━━ Source extract
Wednesday, April 26, 2017

Crazy socks were his thing...now her thing



He has quite a collection of socks, and she's trying to decide which pair she will wear tomorrow. 


#BJStrong #crazysockswerehisthing



Sunday, April 23, 2017

Dream


I saw him, standing behind a table, making something...maybe a card for me. 

He was bathed in warm yellow light. 

He had a full head of hair and he was beautiful. 

I stood there looking at him. 

He smiled at me and came around the table toward me. 

He put his arms around me and hugged me. 

While he hugged me, he sighed. 

It was the "I've missed you" kind of sigh. 

I started sobbing into his shoulder. 

My crying woke me up crying, and once again, he was gone.

It felt so real. It was his hug.

I miss him so much.



Thursday, April 20, 2017

My Place




It was a perfect day here yesterday.
━━━━
━━ Dataset extract
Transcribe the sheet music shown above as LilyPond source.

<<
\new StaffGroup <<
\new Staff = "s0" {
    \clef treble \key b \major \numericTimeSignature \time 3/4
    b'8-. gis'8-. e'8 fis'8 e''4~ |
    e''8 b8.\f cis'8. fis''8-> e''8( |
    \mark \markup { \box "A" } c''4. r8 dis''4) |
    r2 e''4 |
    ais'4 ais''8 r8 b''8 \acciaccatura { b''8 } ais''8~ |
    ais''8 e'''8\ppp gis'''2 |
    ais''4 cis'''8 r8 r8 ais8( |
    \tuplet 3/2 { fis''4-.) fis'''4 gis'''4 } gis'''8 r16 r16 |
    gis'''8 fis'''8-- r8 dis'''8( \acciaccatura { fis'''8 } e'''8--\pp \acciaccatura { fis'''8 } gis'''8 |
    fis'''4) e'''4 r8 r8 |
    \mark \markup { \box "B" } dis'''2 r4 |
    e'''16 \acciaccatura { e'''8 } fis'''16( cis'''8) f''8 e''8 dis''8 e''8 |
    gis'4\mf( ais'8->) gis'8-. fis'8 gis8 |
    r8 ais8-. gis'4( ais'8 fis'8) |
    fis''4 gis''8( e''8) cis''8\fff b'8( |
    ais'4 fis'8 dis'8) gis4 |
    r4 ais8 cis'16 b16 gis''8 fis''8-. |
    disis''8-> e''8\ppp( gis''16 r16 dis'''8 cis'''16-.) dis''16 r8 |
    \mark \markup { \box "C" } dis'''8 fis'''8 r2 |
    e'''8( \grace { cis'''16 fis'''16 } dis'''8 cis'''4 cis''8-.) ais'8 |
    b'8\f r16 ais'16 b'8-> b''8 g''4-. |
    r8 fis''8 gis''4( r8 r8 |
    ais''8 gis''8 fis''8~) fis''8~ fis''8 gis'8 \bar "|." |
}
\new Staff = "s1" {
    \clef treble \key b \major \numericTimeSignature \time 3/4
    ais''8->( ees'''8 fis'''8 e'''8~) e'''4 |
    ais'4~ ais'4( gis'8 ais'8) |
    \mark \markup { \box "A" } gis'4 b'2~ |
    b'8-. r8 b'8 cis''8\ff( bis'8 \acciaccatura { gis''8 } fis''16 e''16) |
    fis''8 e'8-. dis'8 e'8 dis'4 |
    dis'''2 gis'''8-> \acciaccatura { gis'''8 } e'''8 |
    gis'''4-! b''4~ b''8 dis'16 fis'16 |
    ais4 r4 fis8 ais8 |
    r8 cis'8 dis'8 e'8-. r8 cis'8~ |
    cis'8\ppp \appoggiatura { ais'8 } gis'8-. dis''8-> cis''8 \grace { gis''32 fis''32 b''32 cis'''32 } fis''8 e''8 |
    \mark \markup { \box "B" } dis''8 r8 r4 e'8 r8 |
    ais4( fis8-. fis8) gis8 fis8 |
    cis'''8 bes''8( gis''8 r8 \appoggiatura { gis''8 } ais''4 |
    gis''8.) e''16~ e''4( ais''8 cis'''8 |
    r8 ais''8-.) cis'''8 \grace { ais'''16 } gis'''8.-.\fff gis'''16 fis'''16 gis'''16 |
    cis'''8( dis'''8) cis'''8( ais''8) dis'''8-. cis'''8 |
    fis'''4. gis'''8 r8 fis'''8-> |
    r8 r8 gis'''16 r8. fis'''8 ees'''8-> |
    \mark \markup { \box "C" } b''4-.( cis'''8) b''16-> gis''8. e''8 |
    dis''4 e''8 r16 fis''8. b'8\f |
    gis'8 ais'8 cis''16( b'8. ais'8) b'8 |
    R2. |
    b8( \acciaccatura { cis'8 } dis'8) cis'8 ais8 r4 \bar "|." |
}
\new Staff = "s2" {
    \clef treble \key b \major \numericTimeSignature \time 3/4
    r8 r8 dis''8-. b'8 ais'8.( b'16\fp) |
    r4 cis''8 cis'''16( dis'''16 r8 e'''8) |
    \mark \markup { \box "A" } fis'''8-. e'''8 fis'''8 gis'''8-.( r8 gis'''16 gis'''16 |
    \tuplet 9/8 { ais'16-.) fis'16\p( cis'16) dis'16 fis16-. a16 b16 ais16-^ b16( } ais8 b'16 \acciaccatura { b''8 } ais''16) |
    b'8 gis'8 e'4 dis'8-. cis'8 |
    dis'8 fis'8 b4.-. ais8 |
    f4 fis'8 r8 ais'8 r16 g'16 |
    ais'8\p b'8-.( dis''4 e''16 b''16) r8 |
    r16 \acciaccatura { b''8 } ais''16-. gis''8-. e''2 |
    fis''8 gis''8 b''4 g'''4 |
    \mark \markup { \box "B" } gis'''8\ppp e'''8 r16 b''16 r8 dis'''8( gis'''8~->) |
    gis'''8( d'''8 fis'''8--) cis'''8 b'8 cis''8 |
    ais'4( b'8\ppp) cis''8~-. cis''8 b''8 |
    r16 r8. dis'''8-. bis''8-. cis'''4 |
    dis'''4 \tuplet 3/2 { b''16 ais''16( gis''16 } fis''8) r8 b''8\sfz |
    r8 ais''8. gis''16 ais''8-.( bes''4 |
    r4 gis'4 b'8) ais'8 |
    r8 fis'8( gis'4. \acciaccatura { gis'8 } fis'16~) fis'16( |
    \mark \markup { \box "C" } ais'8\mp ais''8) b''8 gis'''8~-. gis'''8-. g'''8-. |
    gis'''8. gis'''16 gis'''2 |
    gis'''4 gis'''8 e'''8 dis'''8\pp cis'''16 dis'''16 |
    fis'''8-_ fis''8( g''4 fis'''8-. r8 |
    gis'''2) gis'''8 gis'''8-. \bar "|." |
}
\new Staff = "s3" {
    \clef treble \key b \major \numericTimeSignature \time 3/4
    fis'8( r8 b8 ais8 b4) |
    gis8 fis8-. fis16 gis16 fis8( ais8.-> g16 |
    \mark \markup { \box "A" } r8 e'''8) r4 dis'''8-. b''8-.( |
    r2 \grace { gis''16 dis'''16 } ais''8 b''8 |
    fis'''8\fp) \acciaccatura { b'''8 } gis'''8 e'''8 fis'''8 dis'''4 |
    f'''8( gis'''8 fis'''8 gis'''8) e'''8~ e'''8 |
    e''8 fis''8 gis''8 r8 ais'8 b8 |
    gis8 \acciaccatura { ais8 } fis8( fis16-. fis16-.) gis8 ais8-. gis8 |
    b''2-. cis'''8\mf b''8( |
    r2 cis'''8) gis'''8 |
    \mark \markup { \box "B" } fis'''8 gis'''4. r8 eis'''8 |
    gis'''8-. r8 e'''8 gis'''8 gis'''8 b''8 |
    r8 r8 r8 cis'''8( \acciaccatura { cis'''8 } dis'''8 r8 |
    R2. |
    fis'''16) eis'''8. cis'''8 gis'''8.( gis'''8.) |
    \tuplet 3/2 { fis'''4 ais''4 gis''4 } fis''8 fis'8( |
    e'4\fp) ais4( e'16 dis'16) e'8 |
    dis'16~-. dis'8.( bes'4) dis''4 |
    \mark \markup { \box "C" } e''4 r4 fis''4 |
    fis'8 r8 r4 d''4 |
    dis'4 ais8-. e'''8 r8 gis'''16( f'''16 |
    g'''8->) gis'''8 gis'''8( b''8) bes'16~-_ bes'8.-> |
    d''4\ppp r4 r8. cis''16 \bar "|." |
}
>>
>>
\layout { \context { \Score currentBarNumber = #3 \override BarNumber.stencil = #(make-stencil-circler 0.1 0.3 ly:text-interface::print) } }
━━━━
= Task list =
**a)** Translate this sentence from the blog excerpt into Spanish: "He put his arms around me and hugged me."
**b)** According to the blog excerpt, what kind of sigh did he give during the hug?
**c)** List every post title that appears in the blog excerpt.

= Results of the exercise =
**a)** Me rodeó con sus brazos y me abrazó.

**b)** It was the "I've missed you" kind of sigh.

**c)**
Crazy socks were his thing...now her thing
Dream
My Place